A fight between a high school pupil and a young man broke out outside a school in North West last week, when the pupil allegedly pulled out a gun. Also last week, a video circulated of a teacher’s vehicle from Northbury Park Secondary School being set alight after confiscating a pupil’s cellphone in class.

ALSO READ: Violence in our schools a reflection of a broken system at home and our communities

And on 1 September, all hell broke loose at an Alexandra school when pupils disrupted schooling by damaging furniture and fire extinguishers. Democratic Alliance (DA) education spokesperson Khume Ramulifho said there was a lack of discipline in many schools.

“Pupils and teachers arrive at school late; some leave school premises before school is closed; schools get vandalised; school governing bodies are dysfunctional – to name a few.”

Ramulifho said there was a need to prioritise school safety based on emerging trends of ill-discipline, bullying and violent crimes.
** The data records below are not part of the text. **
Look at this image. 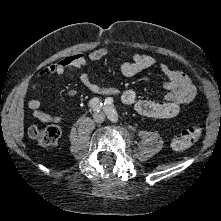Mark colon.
<instances>
[{"label":"colon","mask_w":221,"mask_h":221,"mask_svg":"<svg viewBox=\"0 0 221 221\" xmlns=\"http://www.w3.org/2000/svg\"><path fill=\"white\" fill-rule=\"evenodd\" d=\"M201 134V127H190L176 135L171 141V146L177 151L186 150L199 140ZM60 135L61 131L56 125L44 127L34 126L29 129V136L39 145L45 147H56L58 145Z\"/></svg>","instance_id":"5ec220e1"}]
</instances>
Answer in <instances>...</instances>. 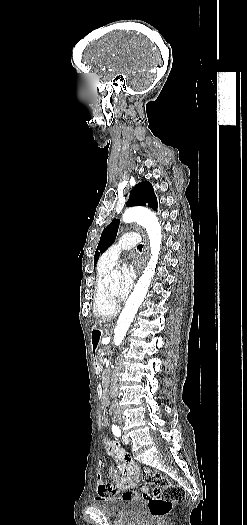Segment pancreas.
<instances>
[{"label": "pancreas", "instance_id": "cf45deb5", "mask_svg": "<svg viewBox=\"0 0 247 525\" xmlns=\"http://www.w3.org/2000/svg\"><path fill=\"white\" fill-rule=\"evenodd\" d=\"M101 353H104V349L99 348V349L97 350V352H96V356H95V359H96L97 361H101V360H103V356H101Z\"/></svg>", "mask_w": 247, "mask_h": 525}]
</instances>
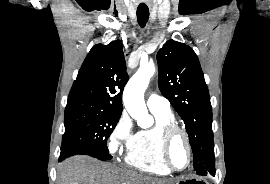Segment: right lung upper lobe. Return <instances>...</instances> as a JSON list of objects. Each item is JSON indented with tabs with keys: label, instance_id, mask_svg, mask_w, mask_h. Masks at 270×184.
I'll use <instances>...</instances> for the list:
<instances>
[{
	"label": "right lung upper lobe",
	"instance_id": "obj_1",
	"mask_svg": "<svg viewBox=\"0 0 270 184\" xmlns=\"http://www.w3.org/2000/svg\"><path fill=\"white\" fill-rule=\"evenodd\" d=\"M128 79L122 42L96 44L79 70L68 101L89 102L121 115L122 92Z\"/></svg>",
	"mask_w": 270,
	"mask_h": 184
}]
</instances>
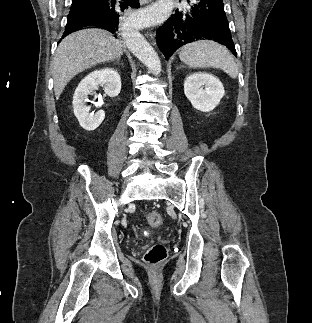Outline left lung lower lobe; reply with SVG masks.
<instances>
[{"label": "left lung lower lobe", "instance_id": "1", "mask_svg": "<svg viewBox=\"0 0 312 323\" xmlns=\"http://www.w3.org/2000/svg\"><path fill=\"white\" fill-rule=\"evenodd\" d=\"M156 37L166 59L180 46L199 39L217 41L236 55L223 0H194L183 11L176 10Z\"/></svg>", "mask_w": 312, "mask_h": 323}]
</instances>
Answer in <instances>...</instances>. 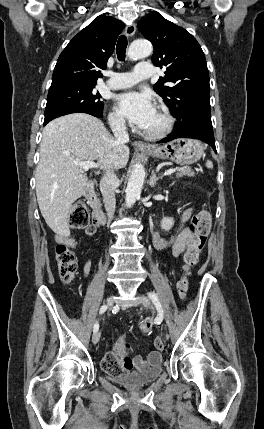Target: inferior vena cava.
Listing matches in <instances>:
<instances>
[{"label":"inferior vena cava","mask_w":264,"mask_h":429,"mask_svg":"<svg viewBox=\"0 0 264 429\" xmlns=\"http://www.w3.org/2000/svg\"><path fill=\"white\" fill-rule=\"evenodd\" d=\"M111 129L118 143H126L129 141L127 128L125 126L124 118H115L111 121ZM105 174L100 180V191L103 196L105 210L107 212V224H112L116 220L113 216L115 212V189L118 181L114 173V168L107 166L104 168Z\"/></svg>","instance_id":"obj_1"}]
</instances>
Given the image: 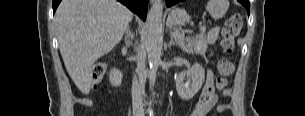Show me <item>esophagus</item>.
<instances>
[{
  "label": "esophagus",
  "mask_w": 305,
  "mask_h": 116,
  "mask_svg": "<svg viewBox=\"0 0 305 116\" xmlns=\"http://www.w3.org/2000/svg\"><path fill=\"white\" fill-rule=\"evenodd\" d=\"M150 2H151V3H154V2H156V0H150Z\"/></svg>",
  "instance_id": "esophagus-1"
}]
</instances>
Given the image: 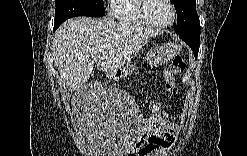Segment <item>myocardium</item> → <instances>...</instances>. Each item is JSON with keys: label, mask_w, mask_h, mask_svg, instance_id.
<instances>
[{"label": "myocardium", "mask_w": 247, "mask_h": 156, "mask_svg": "<svg viewBox=\"0 0 247 156\" xmlns=\"http://www.w3.org/2000/svg\"><path fill=\"white\" fill-rule=\"evenodd\" d=\"M164 1L169 5V7L171 9V19L166 23H156V22L152 21L147 16V13H146L147 3L149 1H147V0L139 1V4H138L139 13L148 26L153 27V28L164 29V28H168V27L172 26L173 23L175 22V19H176L175 6L173 5V3L170 0H164Z\"/></svg>", "instance_id": "1"}]
</instances>
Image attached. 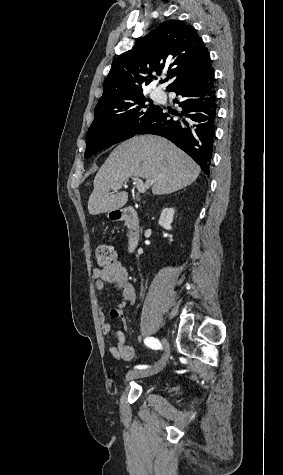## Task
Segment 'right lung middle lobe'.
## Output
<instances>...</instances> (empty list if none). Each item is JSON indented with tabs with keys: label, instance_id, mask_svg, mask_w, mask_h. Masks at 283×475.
Instances as JSON below:
<instances>
[{
	"label": "right lung middle lobe",
	"instance_id": "right-lung-middle-lobe-1",
	"mask_svg": "<svg viewBox=\"0 0 283 475\" xmlns=\"http://www.w3.org/2000/svg\"><path fill=\"white\" fill-rule=\"evenodd\" d=\"M146 100L150 102L138 95L122 103L95 108V119L86 134L84 157L136 135L160 110L159 106L145 105Z\"/></svg>",
	"mask_w": 283,
	"mask_h": 475
}]
</instances>
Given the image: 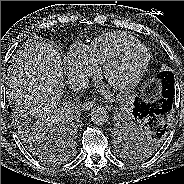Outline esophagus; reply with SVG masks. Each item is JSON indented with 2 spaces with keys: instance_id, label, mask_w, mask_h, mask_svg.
Returning a JSON list of instances; mask_svg holds the SVG:
<instances>
[{
  "instance_id": "34e87169",
  "label": "esophagus",
  "mask_w": 184,
  "mask_h": 184,
  "mask_svg": "<svg viewBox=\"0 0 184 184\" xmlns=\"http://www.w3.org/2000/svg\"><path fill=\"white\" fill-rule=\"evenodd\" d=\"M96 103L93 102V101H88V102H85L82 106L83 110H89L91 109L93 106H95Z\"/></svg>"
}]
</instances>
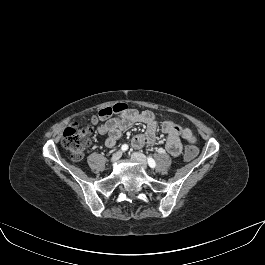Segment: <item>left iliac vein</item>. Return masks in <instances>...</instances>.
Here are the masks:
<instances>
[{
    "label": "left iliac vein",
    "instance_id": "left-iliac-vein-1",
    "mask_svg": "<svg viewBox=\"0 0 265 265\" xmlns=\"http://www.w3.org/2000/svg\"><path fill=\"white\" fill-rule=\"evenodd\" d=\"M132 158L137 161L144 169H147V159L146 156L140 152L132 153Z\"/></svg>",
    "mask_w": 265,
    "mask_h": 265
}]
</instances>
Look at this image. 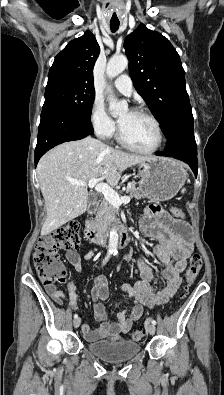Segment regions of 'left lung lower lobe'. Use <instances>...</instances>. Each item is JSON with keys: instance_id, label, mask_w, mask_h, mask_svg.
<instances>
[{"instance_id": "1", "label": "left lung lower lobe", "mask_w": 224, "mask_h": 395, "mask_svg": "<svg viewBox=\"0 0 224 395\" xmlns=\"http://www.w3.org/2000/svg\"><path fill=\"white\" fill-rule=\"evenodd\" d=\"M193 115L186 112L180 115L170 132L165 134L168 139L164 152L158 156L174 157L189 164L195 176H197V146L193 131Z\"/></svg>"}]
</instances>
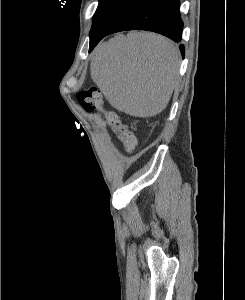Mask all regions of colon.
<instances>
[{
    "instance_id": "obj_1",
    "label": "colon",
    "mask_w": 245,
    "mask_h": 300,
    "mask_svg": "<svg viewBox=\"0 0 245 300\" xmlns=\"http://www.w3.org/2000/svg\"><path fill=\"white\" fill-rule=\"evenodd\" d=\"M77 99L79 104L87 112L102 110L101 94L96 88H89L80 91L77 95ZM106 118L111 126L116 127L119 130L125 150L129 153L133 152L137 145V139L134 133L129 130L125 124L121 123L116 113L109 112L106 115Z\"/></svg>"
}]
</instances>
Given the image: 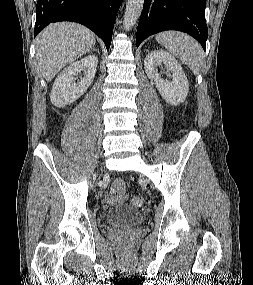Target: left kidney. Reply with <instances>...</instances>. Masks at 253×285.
I'll return each instance as SVG.
<instances>
[{
	"label": "left kidney",
	"mask_w": 253,
	"mask_h": 285,
	"mask_svg": "<svg viewBox=\"0 0 253 285\" xmlns=\"http://www.w3.org/2000/svg\"><path fill=\"white\" fill-rule=\"evenodd\" d=\"M162 64L171 71V81L161 78L157 67ZM144 66L147 76L154 80L160 95L168 104L176 106L185 101L189 91V82L175 57L166 51L155 50L145 57Z\"/></svg>",
	"instance_id": "1"
}]
</instances>
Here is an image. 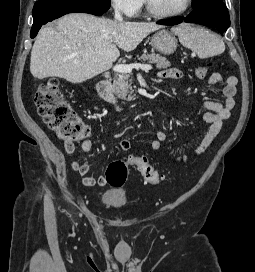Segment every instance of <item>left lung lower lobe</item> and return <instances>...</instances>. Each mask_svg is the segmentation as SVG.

“But some of these challenges are a result of a lack of discipline at home. Social media helps to expose some of these negative behaviours but they are common in schools where there is poor leadership and weak management.”

Educational expert Professor Mary Metcalfe said schools were complex institutions.

“They have to have rules to manage a large number of children/adolescents – and it is understanding of, and support for, these rules that make the school function so that teaching and learning can take place.”

Metcalfe said in schools that work, these behaviours were part of the culture of the school and it was the responsibility of the school management team, supported by the school governing body to achieve and maintain this culture.

“Many of the problems we see in schools are a sign of problems in society/the community/ at home and the school and its teachers cannot address these challenges on their own. When a school is failing, the education district needs to intervene to support it,” she said.

“In the current situation, this intervention is urgent as the environment is not conducive to teaching and learning, or to the emotional – and physical – well-being of the pupils. Schools need to bring in community leaders to analyse the challenges, find solutions and assist in their implementation,” she said.

ALSO READ: Three grade 8 girls sexually assaulted at school, allegedly by fellow pupils

Criminologist Professor Jaco Barkhuizen said any violence was a learned behaviour.

“Children see this happening in their communities and transfer this type of apparent behaviour to their schools. We are a violent society due to a lack of service delivery, a lack of respect and discipline and dignity and a country ridden with crime due to police incompetence,” he said.

Barkhuizen said there was no moral standing because children saw what was happening in the country and mimicked what they saw.

“It’s the general violent malice in South Africa that reflects in the children of South Africa,” he said.